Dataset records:
________

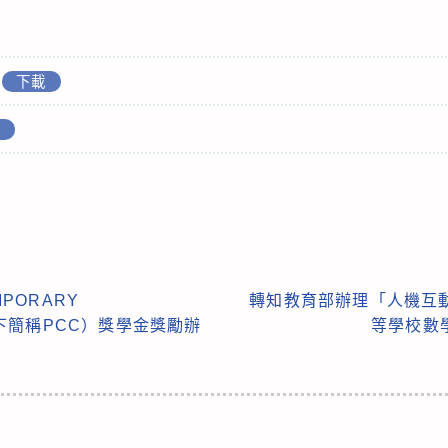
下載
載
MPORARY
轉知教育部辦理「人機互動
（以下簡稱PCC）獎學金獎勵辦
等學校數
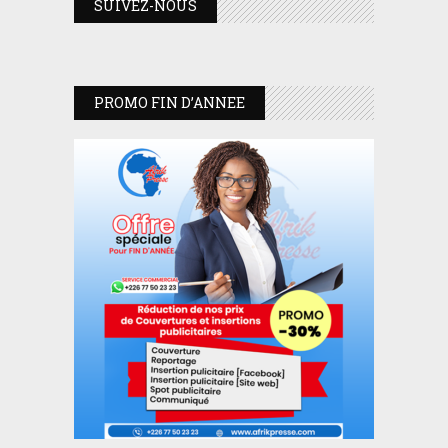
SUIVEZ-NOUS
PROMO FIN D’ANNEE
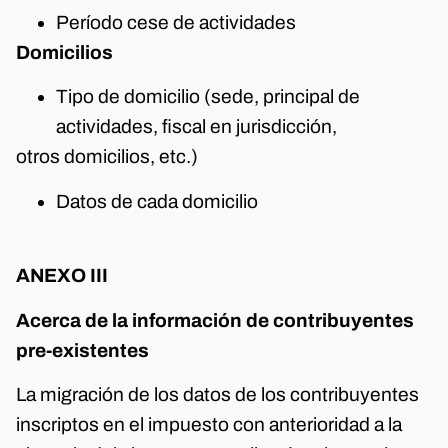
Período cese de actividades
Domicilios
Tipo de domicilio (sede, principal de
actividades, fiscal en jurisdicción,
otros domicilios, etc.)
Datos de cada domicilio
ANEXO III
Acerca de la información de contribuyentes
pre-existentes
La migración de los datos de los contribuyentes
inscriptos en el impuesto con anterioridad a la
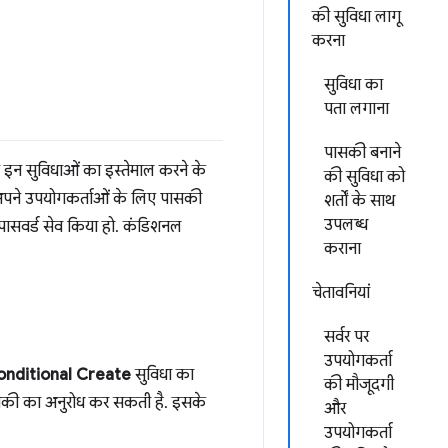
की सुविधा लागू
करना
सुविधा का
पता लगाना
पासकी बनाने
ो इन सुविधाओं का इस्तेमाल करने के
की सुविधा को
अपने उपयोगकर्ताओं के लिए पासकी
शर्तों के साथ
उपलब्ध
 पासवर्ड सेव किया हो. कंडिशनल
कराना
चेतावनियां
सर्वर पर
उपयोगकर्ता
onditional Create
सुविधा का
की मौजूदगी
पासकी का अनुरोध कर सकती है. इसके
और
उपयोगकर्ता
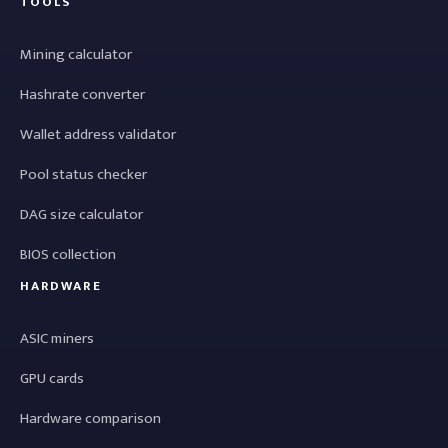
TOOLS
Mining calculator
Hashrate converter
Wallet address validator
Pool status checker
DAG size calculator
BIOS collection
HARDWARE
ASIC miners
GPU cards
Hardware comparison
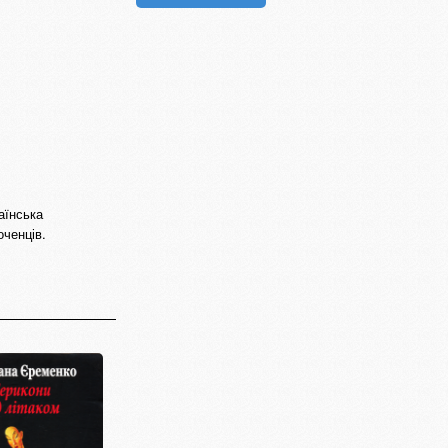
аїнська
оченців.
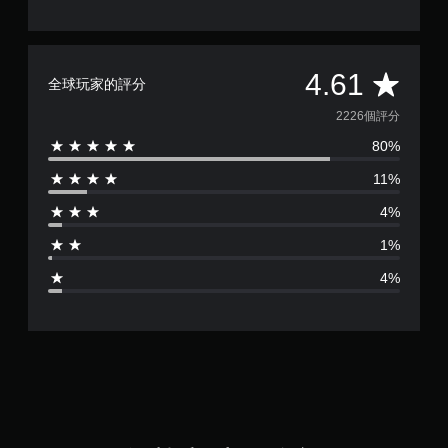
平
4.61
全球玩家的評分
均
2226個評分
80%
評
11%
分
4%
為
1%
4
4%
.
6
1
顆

________

- **ACTIVITY**: Copy the records above from the first line through the line containing "La migración de", both included, and leave out any pictures.

- **OUTPUT FOR THIS EXERCISE**:
下載
載
MPORARY
轉知教育部辦理「人機互動
（以下簡稱PCC）獎學金獎勵辦
等學校數
SUIVEZ-NOUS
PROMO FIN D’ANNEE
Período cese de actividades
Domicilios
Tipo de domicilio (sede, principal de
actividades, fiscal en jurisdicción,
otros domicilios, etc.)
Datos de cada domicilio
ANEXO III
Acerca de la información de contribuyentes
pre-existentes
La migración de los datos de los contribuyentes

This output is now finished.